Hartshorne exercise about sheaves on $\mathbb{P}^1$

Fix $f\in K$ and $P\in\mathbb P^1$. You are looking for a $g\in K$ such that

  • $g\in\mathcal O_Q$ for all $Q\neq P$, and

  • $f-g\in\mathcal O_P$.

The first condition means that $g$ has poles only possibly at $P$. The second, that the difference $f-g$ does not have poles at $P$. In other words, $g$ is the singular part of $f$ at $P$. So to construct $f$ we may write the partial fraction decomposition of $f$ and drop all terms with a pole at a point different from $P$.


Here's what my solution was when I took the course:

We know that $\Gamma(X,\mathcal{O})=\mathcal{O}(X) = k$ by Theorem I.3.4; we also have $\Gamma(X,K) = K(X) = k(x)$, also by Theorem I.3.4. Finally, again by Theorem I.3.4, with $k(x)/k[x^{-1}]_{(x^{-1})}$ corresponding to the point at infinity, we have $$\Gamma(X,K/\mathcal{O}) = k(x)/k[x^{-1}]_{(x^{-1})} \oplus \bigoplus_{\alpha\in k}k(x)/k[x]_{(x-\alpha)}.$$ The claim is that $$0\to k\to k(x) \to k(x)/k[x^{-1}]_{(x^{-1})}\oplus\left(\bigoplus_{\alpha\in k} k(x)/k[x]_{(x-\alpha)}\right)\to 0$$ is exact; and this just means showing the last map is surjective.
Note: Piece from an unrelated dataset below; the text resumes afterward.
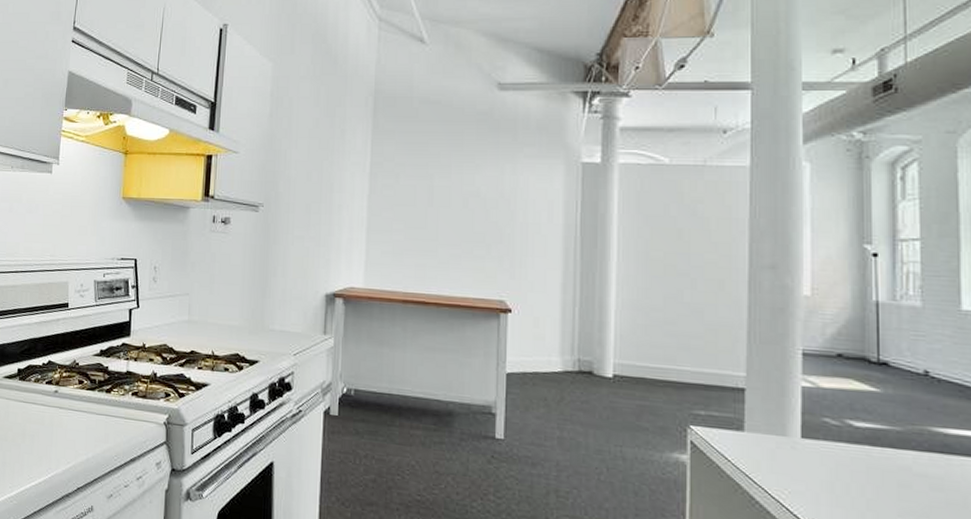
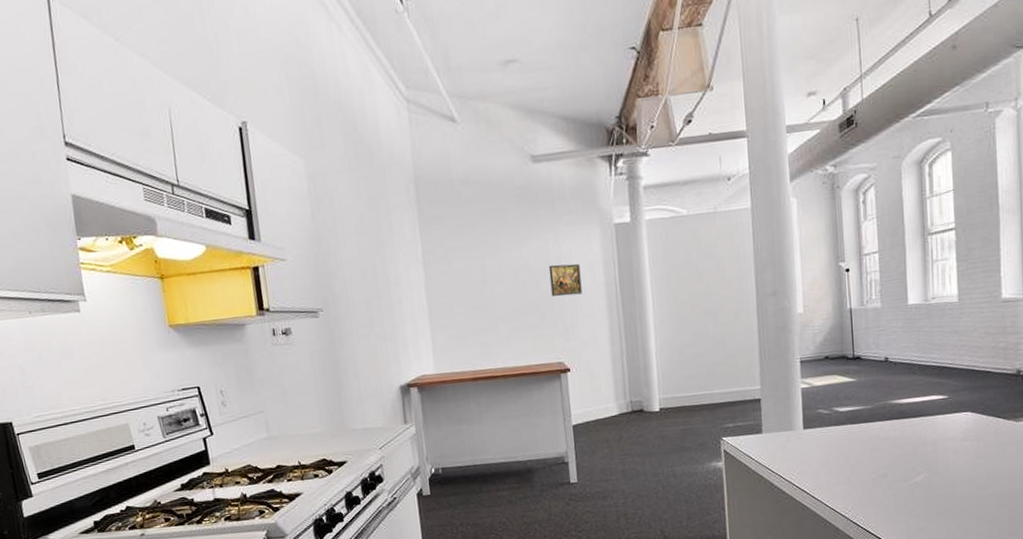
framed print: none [501,195,537,231] -> present [548,263,582,297]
Note: The basic idea was okay, but it was poorly phrased here. Part of it seems to have been some previous exercises in that homework. I'm rephrasing.

Fix $P$ and let $f+\mathcal{O}_{P}\in K/\mathcal{O}_{P}$ be a nonzero entry. Using a partial fraction decomposition we can write $$f + \mathcal{O}_P = \sum_{i=1}^n f_i + \mathcal{O}_P$$ where each $f_i$ is such that $$\frac{1}{f_i} = \lambda_i\pi^{n_i}$$ with $\lambda_i\in K$, $\pi$ a uniformizer of $\mathcal{O}_P$, and $n_i\gt 0$. E.g., for $\mathcal{O}_0$, you can find scalars $a_0,\ldots,a_k$ such that $f+\mathcal{O}_p = \frac{a_0}{x} + \cdots + \mathcal{a_k}{n^k} + \mathcal{O}_p$. Now let $$ g = \sum_{i=1}^n \frac{1}{\lambda_i}\pi_i^{-n_i}\in K(X).$$ Then $g$ maps to $0$ in $K/\mathcal{O}_Q$ for any $Q\neq P$, and since $$\lambda_i\pi_i^{-n_i} = \frac{1}{f_i}$$ then $$g\equiv \sum_{i=1}^n f_i \equiv f\pmod{\mathcal{O}_p}$$ so $g\in K(x)$ maps to the element that has $f$ in the $P$-component, and zeroes elsewhere. Since these elements generate $$k(x)/k[x^{-1}]_{(x^{-1})}\oplus\left(\bigoplus_{\alpha\in k} k(x)/k[x]_{(x-\alpha)}\right)$$ this shows the last map is surjective.